**SET OF TASKS:**
a – Rewrite the paragraph of the passage about Goldsworthy that begins "He always assumed" as a short bulleted list that keeps its main facts.
b – In the passage about Goldsworthy, at what age did he start working on farms as a laborer?
c – Carry the passage about Goldsworthy forward with a new paragraph that follows on from its final sentence.

— Start of DOCUMENT TEXT —

This necessity got to Goldsworthy early. From the age of 13 he worked on farms as a labourer. Most of the lads wanted to drive tractors but he never fancied that much, rather he liked the repetitive quality of farm tasks, which he likens to the grind of making sculpture. 'A lot of my work is like picking potatoes,' he says. 'You have to get into the rhythm of it.'

He always assumed that he might have to work as a gardener or a farmer for the rest of his life, which he says would have suited him fine as long as he could do his work. He was learning all the time. 'Farming is a very sculptural profession. Building haystacks or ploughing fields, burning stubble. And it is a brutal thing, too. Go round the back of any farm and there will be a pile of dead lambs. Farmers see more death than anyone.'

Goldsworthy engages and worries about the consequences of our general disconnection from the land and the food chain. He wants to confront the fact that for urban people the country is just something nice to look at on a Sunday out.

— End of DOCUMENT TEXT —
— Start of DATASET —

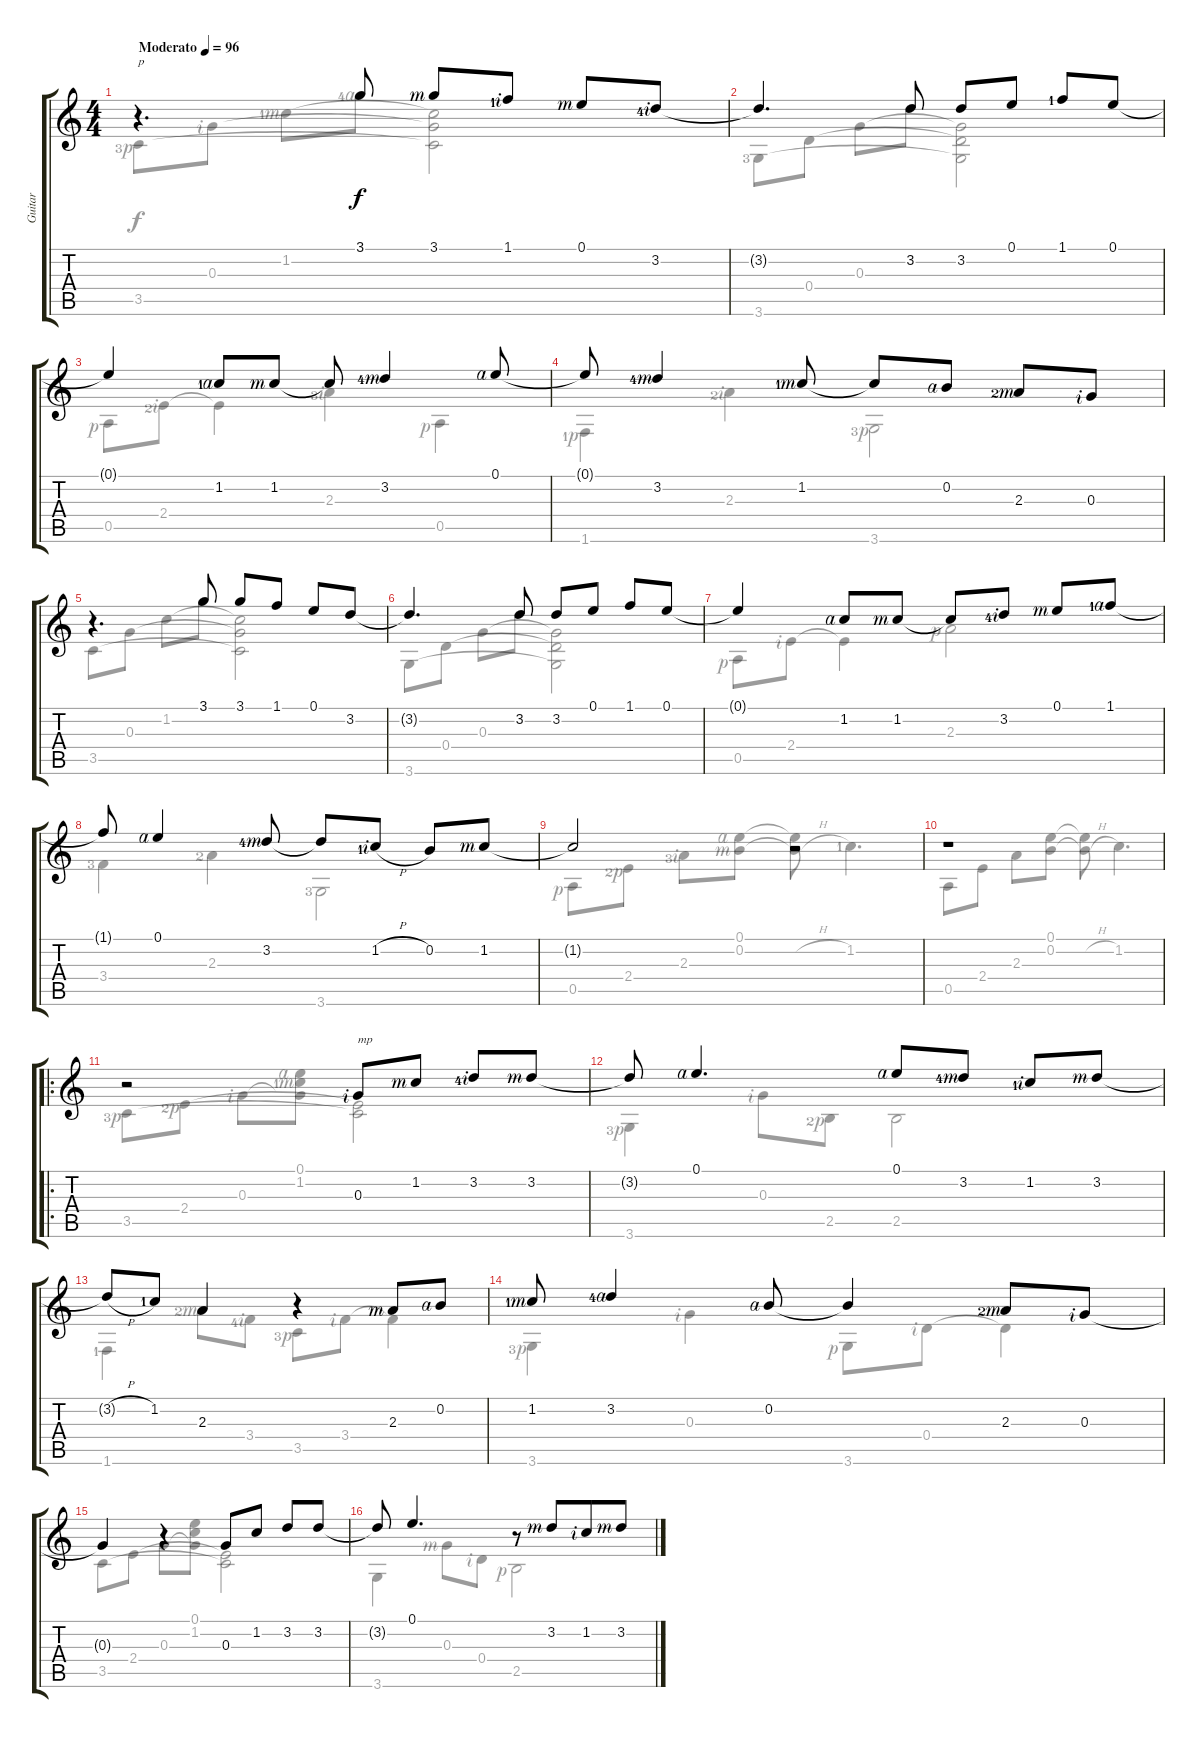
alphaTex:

\track ("Guitar" "Guitar") {instrument acousticguitarnylon}
\staff {score tabs}
\tuning (E4 B3 G3 D3 A2 E2) {hide}
\voice
\ts (4 4)
\tempo (96 "Moderato")
\clef g2
\ks c
r.4{d txt "p" dy f volume 4 instrument acousticguitarnylon} 3.1.8 3.1{rf 3}.8 1.1{lf 2 rf 2}.8 0.1{rf 3}.8 3.2{lf 5 rf 2}.8 |
3.2{t}.4{d} 3.2.8 3.2.8 0.1.8 1.1{lf 2}.8 0.1.8 |
0.1{t}.4 1.2{lf 2 rf 4}.8 1.2{rf 3}.8 1.2{t}.8 3.2{lf 5 rf 3}.4 0.1{rf 4}.8 |
0.1{t}.8 3.2{lf 5 rf 3}.4 1.2{lf 2 rf 3}.8 1.2{t}.8 0.2{rf 4}.8 2.3{lf 3 rf 3}.8 0.3{rf 2}.8 |
r.4{d} 3.1.8 3.1.8 1.1.8 0.1.8 3.2.8 |
3.2{t}.4{d} 3.2.8 3.2.8 0.1.8 1.1.8 0.1.8 |
0.1{t}.4 1.2{rf 4}.8 1.2{rf 3}.8 1.2{t}.8 3.2{lf 5 rf 2}.8 0.1{rf 3}.8 1.1{lf 2 rf 4}.8 |
1.1{t}.8 0.1{rf 4}.4 3.2{lf 5 rf 3}.8 3.2{t}.8 1.2{h lf 2 rf 2}.8 0.2.8 1.2{rf 3}.8 |
1.2{t}.2 r.2 |
r.1 |
\ro
r.2 0.3{rf 2}.8{txt "mp" volume 6} 1.2{rf 3}.8 3.2{lf 5 rf 2}.8 3.2{rf 3}.8 |
3.2{t}.8 0.1{rf 4}.4{d} 0.1{rf 4}.8 3.2{lf 5 rf 3}.8 1.2{lf 2 rf 2}.8 3.2{rf 3}.8 |
3.2{h t}.8 1.2{lf 2}.8 2.3.4 r.4 2.3{rf 3}.8 0.2{rf 4}.8 |
1.2{lf 2 rf 3}.8 3.2{lf 5 rf 4}.4 0.2{rf 4}.8 0.2{t}.4 2.3{lf 3 rf 3}.8 0.3{rf 2}.8 |
0.3{t}.4 r.4 0.3.8 1.2.8 3.2.8 3.2.8 |
3.2{t}.8 0.1.4{d} r.8 3.2{rf 3}.8{beam merge} 1.2{rf 2}.8 3.2{rf 3}.8
\voice
\clef g2
\ottava regular
\simile none
\ks c
3.5{lf 4 rf 1}.8{dy f} 0.3{rf 2}.8 1.2{lf 2 rf 3}.8 3.1{lf 5 rf 4}.8 (1.2{t} 0.3{t} 3.5{t}).2 |
3.6{lf 4}.8 0.4.8 0.3.8 3.2.8 (0.3{t} 0.4{t} 3.6{t}).2 |
0.5{rf 1}.8 2.4{lf 3 rf 2}.8 2.4{t}.4 2.3{lf 4 rf 2}.4 0.5{rf 1}.4 |
1.6{lf 2 rf 1}.4 2.3{lf 3 rf 2}.4 3.6{lf 4 rf 1}.2 |
3.5.8 0.3.8 1.2.8 3.1.8 (1.2{t} 0.3{t} 3.5{t}).2 |
3.6.8 0.4.8 0.3.8 3.2.8 (0.3{t} 0.4{t} 3.6{t}).2 |
0.5{rf 1}.8 2.4{rf 2}.8 2.4{t}.4 2.3{rf 1}.2 |
3.4{lf 4}.4 2.3{lf 3}.4 3.6{lf 4}.2 |
0.5{rf 1}.8 2.4{lf 3 rf 1}.8 2.3{lf 4 rf 2}.8 (0.1{rf 4} 0.2{rf 3}).8 (0.1{t} 0.2{h t}).8 1.2{lf 2}.4{d} |
0.5.8 2.4.8 2.3.8 (0.1 0.2).8 (0.1{t} 0.2{h t}).8 1.2.4{d} |
3.5{lf 4 rf 1}.8 2.4{lf 3 rf 1}.8 0.3{rf 2}.8 (0.1{rf 4} 1.2{lf 2 rf 3} 0.3{t}).8 (2.4{t} 3.5{t}).2 |
3.6{lf 4 rf 1}.4 0.3{rf 2}.8 2.5{lf 3 rf 1}.8 2.5.2 |
1.6{lf 2}.4 2.3{lf 3 rf 3}.8 3.4{lf 5 rf 2}.8 3.5{lf 4 rf 1}.8 3.4{rf 2}.8 3.4{t}.4 |
3.6{lf 4 rf 1}.4 0.3{rf 2}.4 3.6{rf 1}.8 0.4{rf 2}.8 0.4{t}.4 |
3.5.8 2.4.8 0.3.8 (0.1 1.2 0.3{t}).8 (2.4{t} 3.5{t}).2 |
3.6.4 0.3{rf 3}.8 0.4{rf 2}.8 2.5{rf 1}.2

— End of DATASET —

**IN RESPONSE:**
a –
- He expected he might spend his life as a gardener or farmer, which would have suited him if he could still do his work.
- He was constantly learning.
- He calls farming a very sculptural profession: building haystacks, ploughing fields, burning stubble.
- He says farming is also brutal: behind any farm lies a pile of dead lambs, and farmers see more death than anyone.

b – At 13.

c –
'Some of my work addresses that very directly,' he says. 'I did a series of photos which were just of me skinning a rabbit, just that. The smell and the blood and the shit. You have no idea. It is not gratuitous, it is like the sheep paintings in there, done by sheep on canvas. I hope people will look at them first as landscape paintings, and then make the connection that farmers are creating sculptural landscapes all the time. The gallery window here overlooks the farmed landscapes. One of the main reasons it looks so green and beautiful is the amount of sheep shit on it. I'm going to smear the windows because I want people to look at the landscape through shit and see the connection between the two.'

I suggest to him that his preoccupation with meat and death links him to Damien Hirst, a near contemporary from Leeds. Goldsworthy uses the implications of those facts of life in a different way though: not as a negative, but as a suggestion of natural process and renewal. 'Well,' he says, 'I enjoy the raw shock of Damien Hirst. But for me art has to be more than shock. I would rather subvert things, try to make people look at them differently.'

After college in Lancaster, when he spent most of his time on the beach at Morecambe making rock sculptures, Goldsworthy settled in Dumfries: 'I had no money and it was cheap.' His agent offered him a small fortune in contracts to relocate to London, but he declined. It is as impossible to imagine Goldsworthy living in Hoxton as it is Gilbert and George in the Dales. He is a man of nature, and part of him wants to remind us, somewhere deep down, that we all are.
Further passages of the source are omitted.